_WHAT YOU WILL DO_:
Every line below from the one with "Figure 5. Analysis" through the one with "Figure 4. Time" should be retyped exactly, both ends included; no other lines and no pictures.
━━━ RECORD EXCERPTS
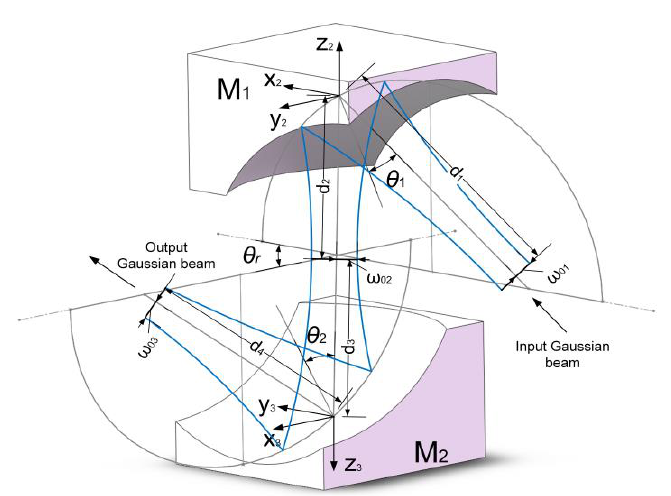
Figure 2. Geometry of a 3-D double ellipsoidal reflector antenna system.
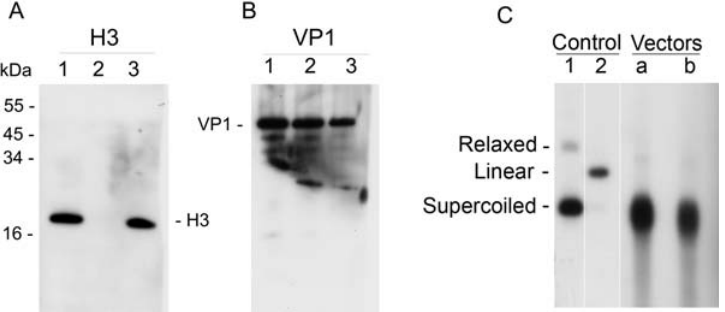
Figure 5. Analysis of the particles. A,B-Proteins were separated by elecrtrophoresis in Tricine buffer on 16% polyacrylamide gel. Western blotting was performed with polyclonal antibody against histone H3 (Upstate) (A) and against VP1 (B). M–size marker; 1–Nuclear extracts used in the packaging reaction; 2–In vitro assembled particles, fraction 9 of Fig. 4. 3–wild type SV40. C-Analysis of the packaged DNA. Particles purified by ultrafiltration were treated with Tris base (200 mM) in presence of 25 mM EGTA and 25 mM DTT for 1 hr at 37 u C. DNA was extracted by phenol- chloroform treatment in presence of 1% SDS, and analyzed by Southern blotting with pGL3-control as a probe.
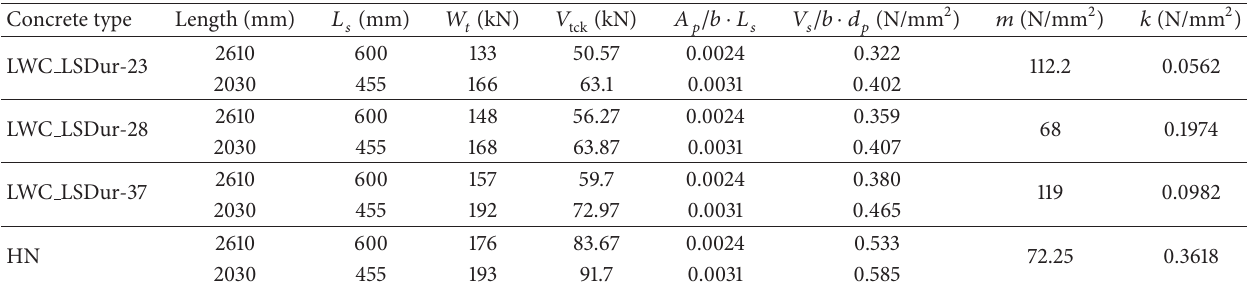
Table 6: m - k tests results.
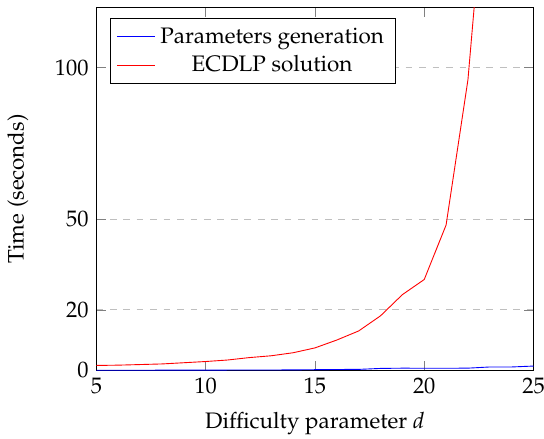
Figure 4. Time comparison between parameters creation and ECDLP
━━━━━━
━━━ RECORD EXCERPTS
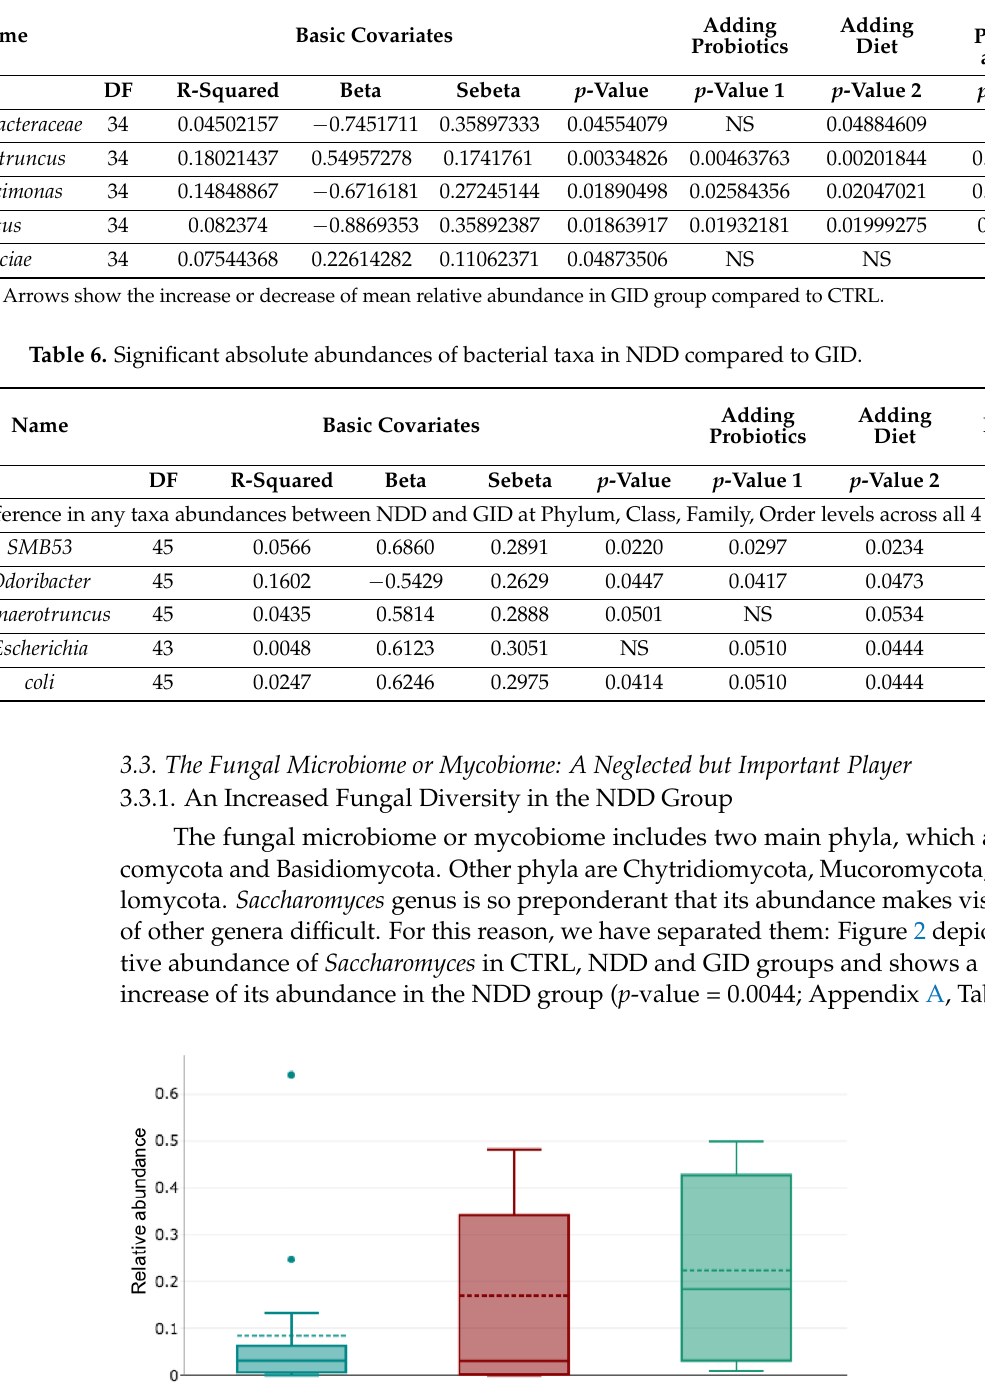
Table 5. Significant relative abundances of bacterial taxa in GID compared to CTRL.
━━━━━━
_REPLY_:
Figure 5. Analysis of the particles. A,B-Proteins were separated by elecrtrophoresis in Tricine buffer on 16% polyacrylamide gel. Western blotting was performed with polyclonal antibody against histone H3 (Upstate) (A) and against VP1 (B). M–size marker; 1–Nuclear extracts used in the packaging reaction; 2–In vitro assembled particles, fraction 9 of Fig. 4. 3–wild type SV40. C-Analysis of the packaged DNA. Particles purified by ultrafiltration were treated with Tris base (200 mM) in presence of 25 mM EGTA and 25 mM DTT for 1 hr at 37 u C. DNA was extracted by phenol- chloroform treatment in presence of 1% SDS, and analyzed by Southern blotting with pGL3-control as a probe.
Table 6: m - k tests results.
Figure 4. Time comparison between parameters creation and ECDLP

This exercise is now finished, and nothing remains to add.